Exercise goal: For the entries below, the expected answer is the line with "for DNA and", the line with "who is President", and every line between them, exactly as written, and nothing more.

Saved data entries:

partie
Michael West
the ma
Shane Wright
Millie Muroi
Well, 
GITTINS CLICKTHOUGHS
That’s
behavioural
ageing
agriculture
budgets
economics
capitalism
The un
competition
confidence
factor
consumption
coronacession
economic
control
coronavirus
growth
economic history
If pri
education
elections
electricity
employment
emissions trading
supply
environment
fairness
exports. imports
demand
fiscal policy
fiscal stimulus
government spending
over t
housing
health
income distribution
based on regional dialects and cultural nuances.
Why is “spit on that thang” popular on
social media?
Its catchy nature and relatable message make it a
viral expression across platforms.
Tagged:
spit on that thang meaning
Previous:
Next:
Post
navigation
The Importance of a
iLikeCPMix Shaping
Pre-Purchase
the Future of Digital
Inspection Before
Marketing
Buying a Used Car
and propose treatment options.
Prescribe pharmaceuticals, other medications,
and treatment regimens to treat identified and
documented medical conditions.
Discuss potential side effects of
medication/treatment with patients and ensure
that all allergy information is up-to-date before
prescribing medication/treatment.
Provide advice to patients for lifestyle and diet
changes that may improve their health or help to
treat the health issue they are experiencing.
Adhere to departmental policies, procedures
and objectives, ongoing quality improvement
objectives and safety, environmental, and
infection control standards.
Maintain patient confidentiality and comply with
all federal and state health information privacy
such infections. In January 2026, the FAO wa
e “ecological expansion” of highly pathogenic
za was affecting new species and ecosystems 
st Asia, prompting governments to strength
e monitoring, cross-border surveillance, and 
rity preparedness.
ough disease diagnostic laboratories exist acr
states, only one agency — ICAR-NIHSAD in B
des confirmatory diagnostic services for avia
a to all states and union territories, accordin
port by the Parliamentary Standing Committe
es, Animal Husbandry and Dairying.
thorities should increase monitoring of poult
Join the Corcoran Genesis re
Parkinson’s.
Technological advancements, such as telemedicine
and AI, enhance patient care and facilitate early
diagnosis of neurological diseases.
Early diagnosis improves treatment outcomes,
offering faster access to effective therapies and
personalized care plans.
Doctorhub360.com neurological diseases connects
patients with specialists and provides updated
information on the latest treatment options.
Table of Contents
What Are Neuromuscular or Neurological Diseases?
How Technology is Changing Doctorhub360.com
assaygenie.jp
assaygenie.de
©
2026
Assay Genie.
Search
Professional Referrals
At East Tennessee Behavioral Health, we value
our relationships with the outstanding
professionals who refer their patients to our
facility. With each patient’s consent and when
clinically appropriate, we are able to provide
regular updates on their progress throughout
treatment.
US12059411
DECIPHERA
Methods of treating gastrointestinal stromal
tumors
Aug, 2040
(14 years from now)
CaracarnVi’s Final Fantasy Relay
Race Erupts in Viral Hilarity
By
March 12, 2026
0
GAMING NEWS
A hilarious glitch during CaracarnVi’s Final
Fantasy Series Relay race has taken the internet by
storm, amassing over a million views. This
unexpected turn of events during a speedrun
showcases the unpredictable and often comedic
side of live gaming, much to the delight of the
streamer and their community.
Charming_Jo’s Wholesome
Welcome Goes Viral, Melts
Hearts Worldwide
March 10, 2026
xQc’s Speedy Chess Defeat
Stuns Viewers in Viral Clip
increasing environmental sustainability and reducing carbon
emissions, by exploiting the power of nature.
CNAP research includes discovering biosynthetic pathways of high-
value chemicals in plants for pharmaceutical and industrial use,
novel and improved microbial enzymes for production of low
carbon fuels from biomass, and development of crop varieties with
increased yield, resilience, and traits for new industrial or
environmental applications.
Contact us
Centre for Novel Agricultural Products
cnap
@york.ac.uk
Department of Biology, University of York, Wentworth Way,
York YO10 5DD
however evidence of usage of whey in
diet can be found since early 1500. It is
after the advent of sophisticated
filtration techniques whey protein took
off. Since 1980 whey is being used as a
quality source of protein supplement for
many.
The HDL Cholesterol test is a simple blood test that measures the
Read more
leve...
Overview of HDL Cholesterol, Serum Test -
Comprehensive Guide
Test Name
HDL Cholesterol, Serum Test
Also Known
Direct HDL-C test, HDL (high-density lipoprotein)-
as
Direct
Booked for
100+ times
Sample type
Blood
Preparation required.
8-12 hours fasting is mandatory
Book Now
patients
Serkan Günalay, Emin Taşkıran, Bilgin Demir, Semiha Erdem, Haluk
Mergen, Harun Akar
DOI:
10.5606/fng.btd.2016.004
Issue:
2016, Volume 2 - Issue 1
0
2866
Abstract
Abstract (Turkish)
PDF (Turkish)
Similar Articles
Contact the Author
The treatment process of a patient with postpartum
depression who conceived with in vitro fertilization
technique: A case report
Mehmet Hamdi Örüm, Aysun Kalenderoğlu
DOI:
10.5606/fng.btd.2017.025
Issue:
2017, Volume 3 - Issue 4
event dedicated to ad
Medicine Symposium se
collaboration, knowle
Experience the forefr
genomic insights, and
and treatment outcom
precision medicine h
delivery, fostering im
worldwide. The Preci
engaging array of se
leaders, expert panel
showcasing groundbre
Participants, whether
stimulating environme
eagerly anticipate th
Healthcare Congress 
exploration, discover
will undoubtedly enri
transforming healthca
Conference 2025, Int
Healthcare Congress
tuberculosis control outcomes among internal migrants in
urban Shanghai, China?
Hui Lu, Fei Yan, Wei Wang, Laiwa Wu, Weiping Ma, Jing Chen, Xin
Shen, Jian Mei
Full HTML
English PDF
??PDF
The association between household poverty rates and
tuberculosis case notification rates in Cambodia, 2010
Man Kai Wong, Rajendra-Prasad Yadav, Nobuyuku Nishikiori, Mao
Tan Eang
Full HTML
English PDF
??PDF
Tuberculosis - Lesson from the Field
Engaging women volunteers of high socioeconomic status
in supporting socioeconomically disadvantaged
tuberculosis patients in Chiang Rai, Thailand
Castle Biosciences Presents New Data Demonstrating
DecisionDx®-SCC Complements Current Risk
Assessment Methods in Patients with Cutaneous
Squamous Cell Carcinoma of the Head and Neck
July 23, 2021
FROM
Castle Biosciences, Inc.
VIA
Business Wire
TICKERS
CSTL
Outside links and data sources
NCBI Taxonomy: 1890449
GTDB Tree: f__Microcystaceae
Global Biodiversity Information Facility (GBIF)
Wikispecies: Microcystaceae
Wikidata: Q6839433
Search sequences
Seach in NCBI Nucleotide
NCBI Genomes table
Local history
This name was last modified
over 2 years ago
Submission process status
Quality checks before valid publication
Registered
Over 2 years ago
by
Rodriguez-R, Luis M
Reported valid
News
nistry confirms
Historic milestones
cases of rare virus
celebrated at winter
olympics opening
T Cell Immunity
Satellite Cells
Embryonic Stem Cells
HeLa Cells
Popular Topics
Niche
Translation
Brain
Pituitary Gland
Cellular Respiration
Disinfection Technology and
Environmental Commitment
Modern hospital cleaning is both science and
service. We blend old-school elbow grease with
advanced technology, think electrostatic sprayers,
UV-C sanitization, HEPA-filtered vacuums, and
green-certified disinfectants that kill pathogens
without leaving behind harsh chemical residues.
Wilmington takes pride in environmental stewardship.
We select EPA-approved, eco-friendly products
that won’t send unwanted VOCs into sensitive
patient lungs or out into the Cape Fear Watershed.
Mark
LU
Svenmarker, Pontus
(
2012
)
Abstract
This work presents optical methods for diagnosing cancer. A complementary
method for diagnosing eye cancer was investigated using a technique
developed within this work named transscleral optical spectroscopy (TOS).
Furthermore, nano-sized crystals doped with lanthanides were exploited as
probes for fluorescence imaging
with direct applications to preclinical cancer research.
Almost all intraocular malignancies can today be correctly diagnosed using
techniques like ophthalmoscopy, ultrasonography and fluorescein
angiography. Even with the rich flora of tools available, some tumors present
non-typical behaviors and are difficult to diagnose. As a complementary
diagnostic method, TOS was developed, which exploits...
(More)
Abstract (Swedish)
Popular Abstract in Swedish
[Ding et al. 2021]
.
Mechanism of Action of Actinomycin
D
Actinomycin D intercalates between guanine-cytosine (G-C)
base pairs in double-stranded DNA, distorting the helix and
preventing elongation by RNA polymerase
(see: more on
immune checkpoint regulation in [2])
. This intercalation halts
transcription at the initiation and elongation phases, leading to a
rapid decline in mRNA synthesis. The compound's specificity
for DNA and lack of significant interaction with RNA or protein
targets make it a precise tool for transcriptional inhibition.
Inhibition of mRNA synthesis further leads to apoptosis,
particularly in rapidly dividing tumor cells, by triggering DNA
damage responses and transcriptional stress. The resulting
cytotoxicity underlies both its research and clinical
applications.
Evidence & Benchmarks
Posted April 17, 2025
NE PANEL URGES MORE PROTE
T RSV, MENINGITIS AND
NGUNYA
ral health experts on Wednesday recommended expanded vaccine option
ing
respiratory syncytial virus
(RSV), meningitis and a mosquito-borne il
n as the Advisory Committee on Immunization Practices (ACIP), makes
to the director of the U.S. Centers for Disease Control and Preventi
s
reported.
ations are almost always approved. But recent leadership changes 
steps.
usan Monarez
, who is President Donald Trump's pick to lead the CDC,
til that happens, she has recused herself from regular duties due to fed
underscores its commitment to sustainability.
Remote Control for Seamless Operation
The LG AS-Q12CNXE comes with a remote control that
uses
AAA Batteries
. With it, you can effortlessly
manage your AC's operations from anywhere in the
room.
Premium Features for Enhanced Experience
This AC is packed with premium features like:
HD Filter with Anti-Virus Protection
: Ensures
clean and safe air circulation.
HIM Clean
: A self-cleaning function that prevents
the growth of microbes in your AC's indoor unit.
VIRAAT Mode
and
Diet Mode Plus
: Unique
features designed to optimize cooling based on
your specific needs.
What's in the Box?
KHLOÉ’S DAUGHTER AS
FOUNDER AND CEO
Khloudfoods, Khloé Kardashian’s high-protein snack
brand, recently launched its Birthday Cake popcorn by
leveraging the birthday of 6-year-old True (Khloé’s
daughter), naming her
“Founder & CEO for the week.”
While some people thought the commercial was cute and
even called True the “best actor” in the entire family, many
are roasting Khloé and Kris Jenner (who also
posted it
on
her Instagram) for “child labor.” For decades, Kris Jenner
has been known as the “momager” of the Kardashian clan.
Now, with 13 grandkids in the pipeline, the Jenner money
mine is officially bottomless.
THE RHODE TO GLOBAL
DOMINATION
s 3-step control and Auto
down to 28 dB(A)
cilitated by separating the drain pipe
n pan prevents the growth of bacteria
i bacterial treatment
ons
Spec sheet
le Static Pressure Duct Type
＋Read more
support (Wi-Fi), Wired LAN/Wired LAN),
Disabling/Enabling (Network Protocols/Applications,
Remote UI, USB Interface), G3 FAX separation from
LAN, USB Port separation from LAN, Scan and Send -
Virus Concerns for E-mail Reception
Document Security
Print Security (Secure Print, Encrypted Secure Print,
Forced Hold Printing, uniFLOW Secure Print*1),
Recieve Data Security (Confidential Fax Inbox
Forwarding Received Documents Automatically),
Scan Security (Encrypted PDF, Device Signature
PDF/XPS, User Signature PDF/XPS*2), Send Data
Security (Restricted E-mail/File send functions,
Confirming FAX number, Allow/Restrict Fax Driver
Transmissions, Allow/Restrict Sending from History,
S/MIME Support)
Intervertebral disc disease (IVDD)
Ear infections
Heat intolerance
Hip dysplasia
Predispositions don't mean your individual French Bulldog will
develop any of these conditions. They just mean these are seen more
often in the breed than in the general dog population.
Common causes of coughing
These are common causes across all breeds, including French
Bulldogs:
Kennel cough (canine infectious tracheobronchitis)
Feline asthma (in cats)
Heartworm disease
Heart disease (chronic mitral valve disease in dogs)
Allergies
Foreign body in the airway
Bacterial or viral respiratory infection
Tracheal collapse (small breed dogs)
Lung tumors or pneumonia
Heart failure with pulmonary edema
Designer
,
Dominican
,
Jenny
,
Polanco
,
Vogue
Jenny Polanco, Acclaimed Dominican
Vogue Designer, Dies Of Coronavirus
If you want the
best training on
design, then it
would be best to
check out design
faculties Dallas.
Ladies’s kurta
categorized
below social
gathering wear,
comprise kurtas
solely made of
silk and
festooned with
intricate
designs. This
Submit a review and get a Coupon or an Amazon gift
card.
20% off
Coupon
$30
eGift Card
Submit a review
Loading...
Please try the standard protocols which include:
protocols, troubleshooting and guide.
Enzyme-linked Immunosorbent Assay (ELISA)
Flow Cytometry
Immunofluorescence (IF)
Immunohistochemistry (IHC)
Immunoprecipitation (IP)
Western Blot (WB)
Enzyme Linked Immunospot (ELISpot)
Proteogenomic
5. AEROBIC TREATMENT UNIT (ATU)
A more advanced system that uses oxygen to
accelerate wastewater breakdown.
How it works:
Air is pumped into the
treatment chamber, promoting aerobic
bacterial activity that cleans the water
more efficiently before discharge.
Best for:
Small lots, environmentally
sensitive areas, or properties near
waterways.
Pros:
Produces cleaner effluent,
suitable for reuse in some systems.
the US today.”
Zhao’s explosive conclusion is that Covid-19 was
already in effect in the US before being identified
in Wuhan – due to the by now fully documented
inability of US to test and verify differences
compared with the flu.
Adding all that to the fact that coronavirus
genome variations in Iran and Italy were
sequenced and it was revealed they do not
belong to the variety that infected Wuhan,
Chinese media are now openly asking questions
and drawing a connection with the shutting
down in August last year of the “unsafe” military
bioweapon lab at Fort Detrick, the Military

Expected answer:
for DNA and lack of significant interaction with RNA or protein
targets make it a precise tool for transcriptional inhibition.
Inhibition of mRNA synthesis further leads to apoptosis,
particularly in rapidly dividing tumor cells, by triggering DNA
damage responses and transcriptional stress. The resulting
cytotoxicity underlies both its research and clinical
applications.
Evidence & Benchmarks
Posted April 17, 2025
NE PANEL URGES MORE PROTE
T RSV, MENINGITIS AND
NGUNYA
ral health experts on Wednesday recommended expanded vaccine option
ing
respiratory syncytial virus
(RSV), meningitis and a mosquito-borne il
n as the Advisory Committee on Immunization Practices (ACIP), makes
to the director of the U.S. Centers for Disease Control and Preventi
s
reported.
ations are almost always approved. But recent leadership changes 
steps.
usan Monarez
, who is President Donald Trump's pick to lead the CDC,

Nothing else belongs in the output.